The systematic review of multiple randomised controlled studies among adults who are overweight or obese showed that greater engagement in self-monitoring using digital health tools was associated with significant weight loss.
Corresponding author, Michele Patel, PhD, post-doctoral research fellow, Stanford Prevention Research Center, Stanford University School of Medicine in California, said: “Digital health tools have flourished in the past decade. What this paper sought out to explore was whether tracking via these digital tools is effective at producing greater weight loss.”
The paper has been published online in Obesity, The Obesity Society‘s flagship journal.
Behavioural interventions
Previous reviews have found that interventions using technology-based modalities, including SMS, apps, wearables, and websites often produced weight loss similar to or less than that of in-person interventions but better than that of control arms; however, these reviews did not focus on self-monitoring which this review focuses on.
The team reviewed 39 studies of behavioural weight loss interventions for overweight or obese adults, using digital health technologies for self-monitoring, finding that among the 67 interventions with digital self-monitoring, weight was tracked in 72% of them, diet in 81% and physical activity in 82%. Websites were the most common self-monitoring technology tools followed by apps, wearables, electronic scales, and text messaging.
Digital self-monitoring was linked to weight loss in 74% of occurrences. This pattern was found across all three major behaviours that are tracked and the team found that few interventions had digital self-monitoring engagement rates greater than 75% of days. Rates were higher in digital tools than in paper-based journals in 21 out of 34 comparisons.
“This may be because many digital tools are highly portable, and therefore allow the user to track any time of the day; digital tools also may make tracking quicker, and may be less burdensome to use,” said Patel.
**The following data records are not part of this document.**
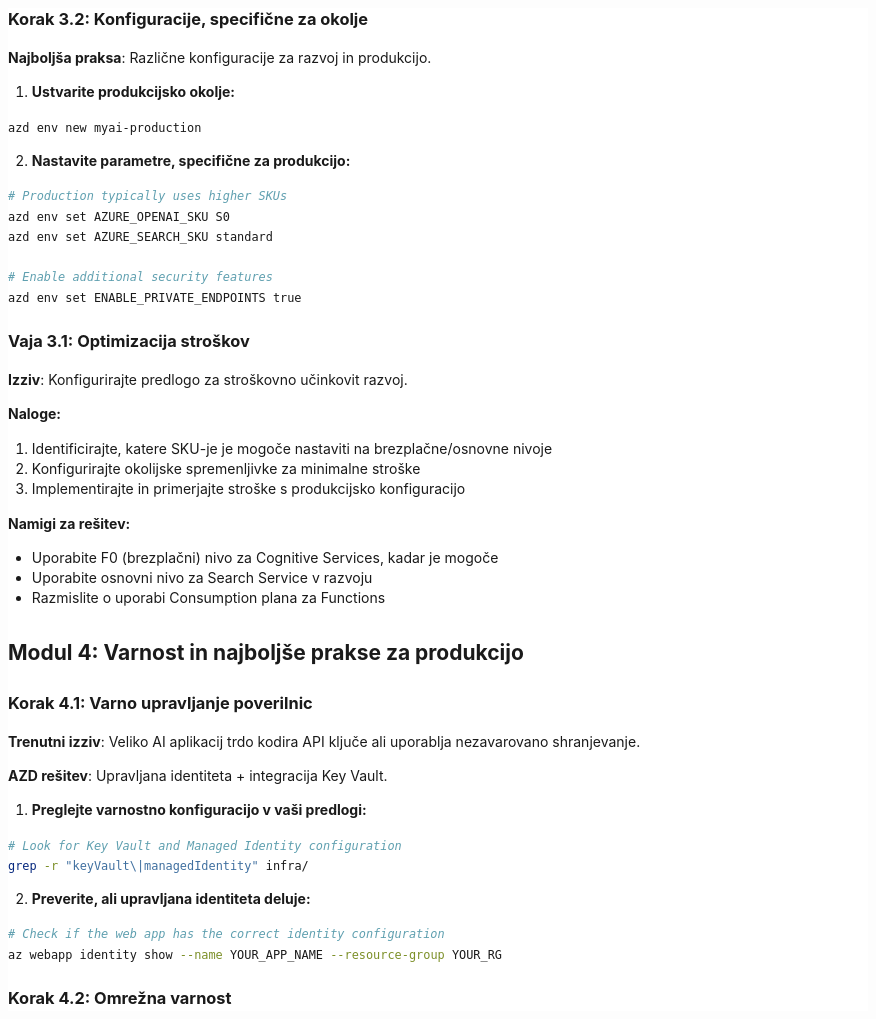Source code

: ### Korak 3.2: Konfiguracije, specifične za okolje

**Najboljša praksa**: Različne konfiguracije za razvoj in produkcijo.

1. **Ustvarite produkcijsko okolje:**
```bash
azd env new myai-production
```

2. **Nastavite parametre, specifične za produkcijo:**
```bash
# Production typically uses higher SKUs
azd env set AZURE_OPENAI_SKU S0
azd env set AZURE_SEARCH_SKU standard

# Enable additional security features
azd env set ENABLE_PRIVATE_ENDPOINTS true
```

### **Vaja 3.1: Optimizacija stroškov**

**Izziv**: Konfigurirajte predlogo za stroškovno učinkovit razvoj.

**Naloge:**
1. Identificirajte, katere SKU-je je mogoče nastaviti na brezplačne/osnovne nivoje
2. Konfigurirajte okolijske spremenljivke za minimalne stroške
3. Implementirajte in primerjajte stroške s produkcijsko konfiguracijo

**Namigi za rešitev:**
- Uporabite F0 (brezplačni) nivo za Cognitive Services, kadar je mogoče
- Uporabite osnovni nivo za Search Service v razvoju
- Razmislite o uporabi Consumption plana za Functions

## Modul 4: Varnost in najboljše prakse za produkcijo

### Korak 4.1: Varno upravljanje poverilnic

**Trenutni izziv**: Veliko AI aplikacij trdo kodira API ključe ali uporablja nezavarovano shranjevanje.

**AZD rešitev**: Upravljana identiteta + integracija Key Vault.

1. **Preglejte varnostno konfiguracijo v vaši predlogi:**
```bash
# Look for Key Vault and Managed Identity configuration
grep -r "keyVault\|managedIdentity" infra/
```

2. **Preverite, ali upravljana identiteta deluje:**
```bash
# Check if the web app has the correct identity configuration
az webapp identity show --name YOUR_APP_NAME --resource-group YOUR_RG
```

### Korak 4.2: Omrežna varnost

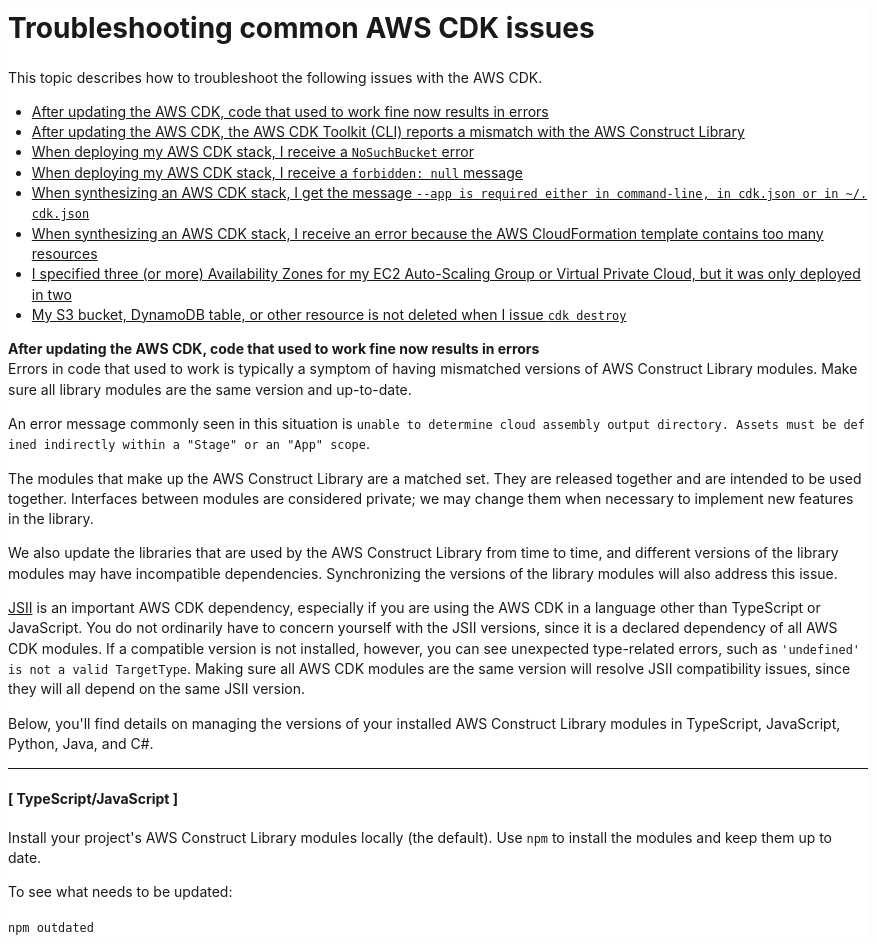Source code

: # Troubleshooting common AWS CDK issues<a name="troubleshooting"></a><a name="troubleshooting_top"></a>

This topic describes how to troubleshoot the following issues with the AWS CDK\.
+ [After updating the AWS CDK, code that used to work fine now results in errors](#troubleshooting_modules)
+ [After updating the AWS CDK, the AWS CDK Toolkit \(CLI\) reports a mismatch with the AWS Construct Library](#troubleshooting_toolkit)
+ [When deploying my AWS CDK stack, I receive a `NoSuchBucket` error](#troubleshooting_nobucket)
+ [When deploying my AWS CDK stack, I receive a `forbidden: null` message](#troubleshooting_forbidden_null)
+ [When synthesizing an AWS CDK stack, I get the message `--app is required either in command-line, in cdk.json or in ~/.cdk.json`](#troubleshooting_app_required)
+ [When synthesizing an AWS CDK stack, I receive an error because the AWS CloudFormation template contains too many resources](#troubleshooting_resource_count)
+ [I specified three \(or more\) Availability Zones for my EC2 Auto\-Scaling Group or Virtual Private Cloud, but it was only deployed in two](#troubleshooting_availability_zones)
+ [My S3 bucket, DynamoDB table, or other resource is not deleted when I issue `cdk destroy`](#troubleshooting_resource_not_deleted)<a name="troubleshooting_modules"></a>

**After updating the AWS CDK, code that used to work fine now results in errors**  
Errors in code that used to work is typically a symptom of having mismatched versions of AWS Construct Library modules\. Make sure all library modules are the same version and up\-to\-date\.

An error message commonly seen in this situation is `unable to determine cloud assembly output directory. Assets must be defined indirectly within a "Stage" or an "App" scope`\.

The modules that make up the AWS Construct Library are a matched set\. They are released together and are intended to be used together\. Interfaces between modules are considered private; we may change them when necessary to implement new features in the library\.

We also update the libraries that are used by the AWS Construct Library from time to time, and different versions of the library modules may have incompatible dependencies\. Synchronizing the versions of the library modules will also address this issue\.

[JSII](https://github.com/aws/jsii) is an important AWS CDK dependency, especially if you are using the AWS CDK in a language other than TypeScript or JavaScript\. You do not ordinarily have to concern yourself with the JSII versions, since it is a declared dependency of all AWS CDK modules\. If a compatible version is not installed, however, you can see unexpected type\-related errors, such as `'undefined' is not a valid TargetType`\. Making sure all AWS CDK modules are the same version will resolve JSII compatibility issues, since they will all depend on the same JSII version\.

Below, you'll find details on managing the versions of your installed AWS Construct Library modules in TypeScript, JavaScript, Python, Java, and C\#\.

------
#### [ TypeScript/JavaScript ]

Install your project's AWS Construct Library modules locally \(the default\)\. Use `npm` to install the modules and keep them up to date\.

To see what needs to be updated:

```
npm outdated
```
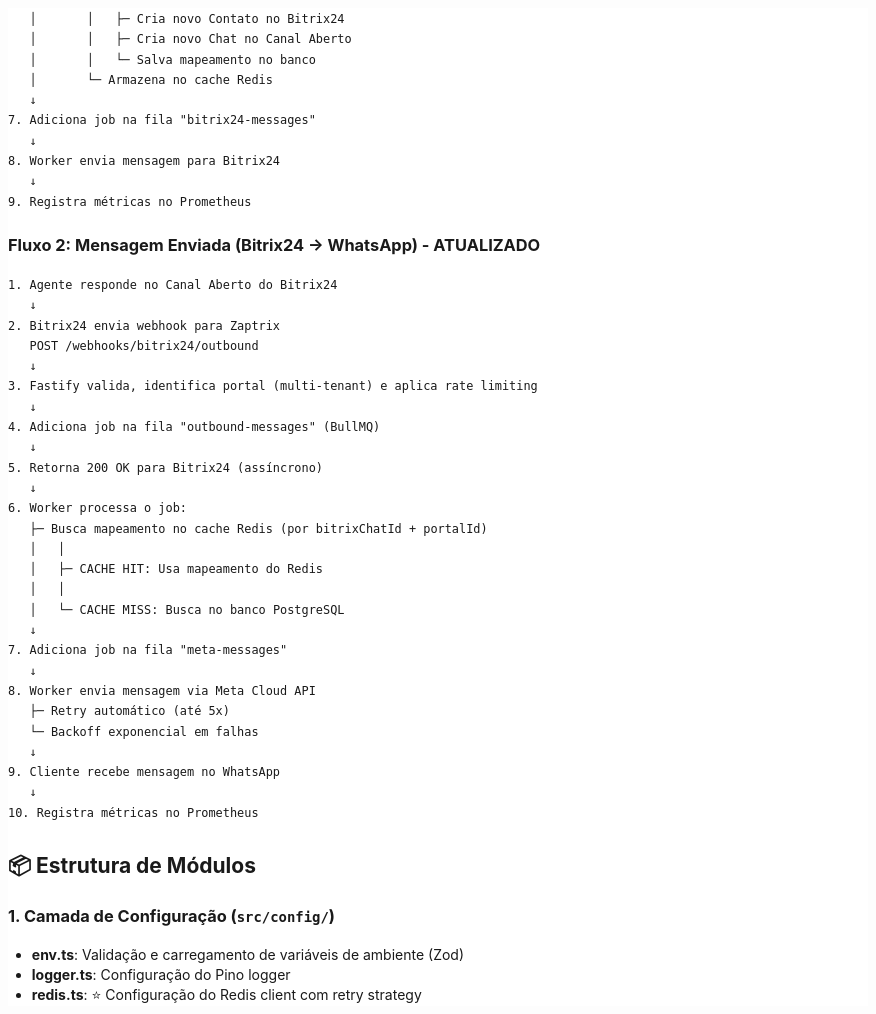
 ```
   │       │   ├─ Cria novo Contato no Bitrix24
   │       │   ├─ Cria novo Chat no Canal Aberto
   │       │   └─ Salva mapeamento no banco
   │       └─ Armazena no cache Redis
   ↓
7. Adiciona job na fila "bitrix24-messages"
   ↓
8. Worker envia mensagem para Bitrix24
   ↓
9. Registra métricas no Prometheus
```

### Fluxo 2: Mensagem Enviada (Bitrix24 → WhatsApp) - ATUALIZADO

```
1. Agente responde no Canal Aberto do Bitrix24
   ↓
2. Bitrix24 envia webhook para Zaptrix
   POST /webhooks/bitrix24/outbound
   ↓
3. Fastify valida, identifica portal (multi-tenant) e aplica rate limiting
   ↓
4. Adiciona job na fila "outbound-messages" (BullMQ)
   ↓
5. Retorna 200 OK para Bitrix24 (assíncrono)
   ↓
6. Worker processa o job:
   ├─ Busca mapeamento no cache Redis (por bitrixChatId + portalId)
   │   │
   │   ├─ CACHE HIT: Usa mapeamento do Redis
   │   │
   │   └─ CACHE MISS: Busca no banco PostgreSQL
   ↓
7. Adiciona job na fila "meta-messages"
   ↓
8. Worker envia mensagem via Meta Cloud API
   ├─ Retry automático (até 5x)
   └─ Backoff exponencial em falhas
   ↓
9. Cliente recebe mensagem no WhatsApp
   ↓
10. Registra métricas no Prometheus
```

## 📦 Estrutura de Módulos

### 1. Camada de Configuração (`src/config/`)

- **env.ts**: Validação e carregamento de variáveis de ambiente (Zod)
- **logger.ts**: Configuração do Pino logger
- **redis.ts**: ⭐ Configuração do Redis client com retry strategy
Assistant Professor Kathryn M. Ross (who was not associated with the research), PhD, MPH, Department of Clinical and Health Psychology, University of Florida, Gainesville, added: “Given that previous reviews conducted before the emergence of these newer tools have established that self-monitoring also plays a key role in the maintenance of weight loss (i.e., preventing weight regain), a critical next step for our field is to examine how we can help sustain engagement with these tools longer term, after the initial novelty wears off.”